A pile of food wrappers and coffee cups displays the names of famous NYC restaurants
Photo by Jas Min on Unsplash

Restaurant waste is a stubborn problem

Even if all NYC households properly diverted their waste, which is far from current reality, the environmental impact would be inconsequential compared to the volume that restaurants continue to throw away. NYC’s 27,000 restaurants send more than 73 percent of their food waste to landfills, an amount too consequential to ignore. While individuals produce a variety of waste in the same trash bag — think orange peels and leftovers you knew you’d never eat, mixed with Ziploc bags and old shoelaces — most restaurant waste is only organic. (In this context, organic doesn’t indicate an agricultural production system; it means just that the waste originates from plants or animals, and excludes metals and other made materials.)

 Earth Matter NY’s co-founder and executive director, Marisa DeDominicis, says, “NYC should target the commercial realm first because large amounts of food waste happen in restaurants, and educating employees on proper waste separation like we have on Governor’s Island is relatively straightforward.” There is a glaring absence of similar efforts to encourage restaurants to divert their waste from landfills despite the prime opportunity that diverting restaurants’ massive volume of food waste presents.  

One of the worst things we can do to the environment is continue to throw away our food in landfills. Over a third of America’s food supply is wasted along with all the water, energy, fertilizer, fuel, pesticides, and labor invested in its production. The average American family of four discards a staggering 1,000 pounds of food waste annually. This quantity may be difficult to visualize, but its cost of roughly $1,500 is not. This problem is best understood through comparisons. American food waste consumes the water usage of 50 million U.S. homes and the energy needed to drive 83 million passenger vehicles. This wastefulness is not just an ecological disaster; it’s an economic one, costing the U.S. a shocking $408 billion annually. 

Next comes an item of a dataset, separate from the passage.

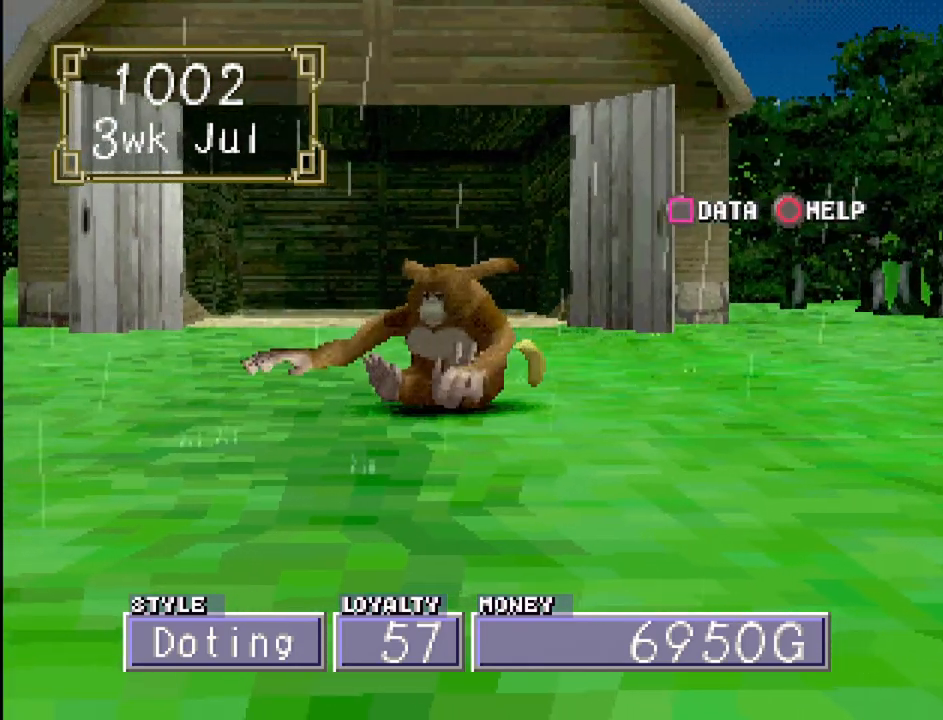
{"buttons": [], "events": []}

Restaurants are significant contributors to this problem, discarding between four to ten percent of their food before it reaches consumers, while plate waste comprises a startling 70 percent of discarded food. As a result, restaurants can play a consequential role in reducing the amount of food waste destined for landfills.  

Sustainability can be costly

But understanding the environmental harm caused by food waste in landfills isn’t enough to persuade restaurant owners to change their waste management practices. If the climate crisis has taught us anything, it’s that issues like this cannot be addressed by only appealing to the goodness of restaurant owners’ hearts and showing them distant images of dying polar bea/rs to drive the change so urgently required.  

In an industry with an average profit margin of three to five percent, restaurant owners must aim first to keep their businesses thriving and profitable, as well as their customers’ bellies full. And many struggle to do just that. A survey I conducted of dozens of NYC restaurants revealed that over 90 percent of respondents are concerned about the costs associated with sustainable waste management practices, reflecting the common perception that pursuing sustainability initiatives is inherently unprofitable or unrealistic.  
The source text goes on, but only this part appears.